━━━ EXERCISE DATA ━━━
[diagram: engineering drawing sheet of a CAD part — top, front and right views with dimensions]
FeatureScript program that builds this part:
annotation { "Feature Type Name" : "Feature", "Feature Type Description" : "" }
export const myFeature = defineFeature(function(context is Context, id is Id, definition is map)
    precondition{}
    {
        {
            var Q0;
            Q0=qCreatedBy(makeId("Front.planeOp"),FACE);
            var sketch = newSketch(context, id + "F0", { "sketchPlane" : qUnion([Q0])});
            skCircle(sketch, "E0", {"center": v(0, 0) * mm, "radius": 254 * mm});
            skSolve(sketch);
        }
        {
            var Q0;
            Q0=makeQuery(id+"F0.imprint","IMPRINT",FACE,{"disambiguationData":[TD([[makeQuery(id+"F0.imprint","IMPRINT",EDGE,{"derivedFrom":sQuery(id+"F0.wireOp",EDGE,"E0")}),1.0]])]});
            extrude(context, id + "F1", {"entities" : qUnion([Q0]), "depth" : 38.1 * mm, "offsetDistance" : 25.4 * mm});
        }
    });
━━━
• [WHAT TO DO] Convert every line of the source data above into a numbered list, leaving out any blank lines.

• [SOLUTION TO THE EXERCISE]
1. [diagram: engineering drawing sheet of a CAD part — top, front and right views with dimensions]
2. FeatureScript program that builds this part:
3. annotation { "Feature Type Name" : "Feature", "Feature Type Description" : "" }
4. export const myFeature = defineFeature(function(context is Context, id is Id, definition is map)
5.     precondition{}
6.     {
7.         {
8.             var Q0;
9.             Q0=qCreatedBy(makeId("Front.planeOp"),FACE);
10.             var sketch = newSketch(context, id + "F0", { "sketchPlane" : qUnion([Q0])});
11.             skCircle(sketch, "E0", {"center": v(0, 0) * mm, "radius": 254 * mm});
12.             skSolve(sketch);
13.         }
14.         {
15.             var Q0;
16.             Q0=makeQuery(id+"F0.imprint","IMPRINT",FACE,{"disambiguationData":[TD([[makeQuery(id+"F0.imprint","IMPRINT",EDGE,{"derivedFrom":sQuery(id+"F0.wireOp",EDGE,"E0")}),1.0]])]});
17.             extrude(context, id + "F1", {"entities" : qUnion([Q0]), "depth" : 38.1 * mm, "offsetDistance" : 25.4 * mm});
18.         }
19.     });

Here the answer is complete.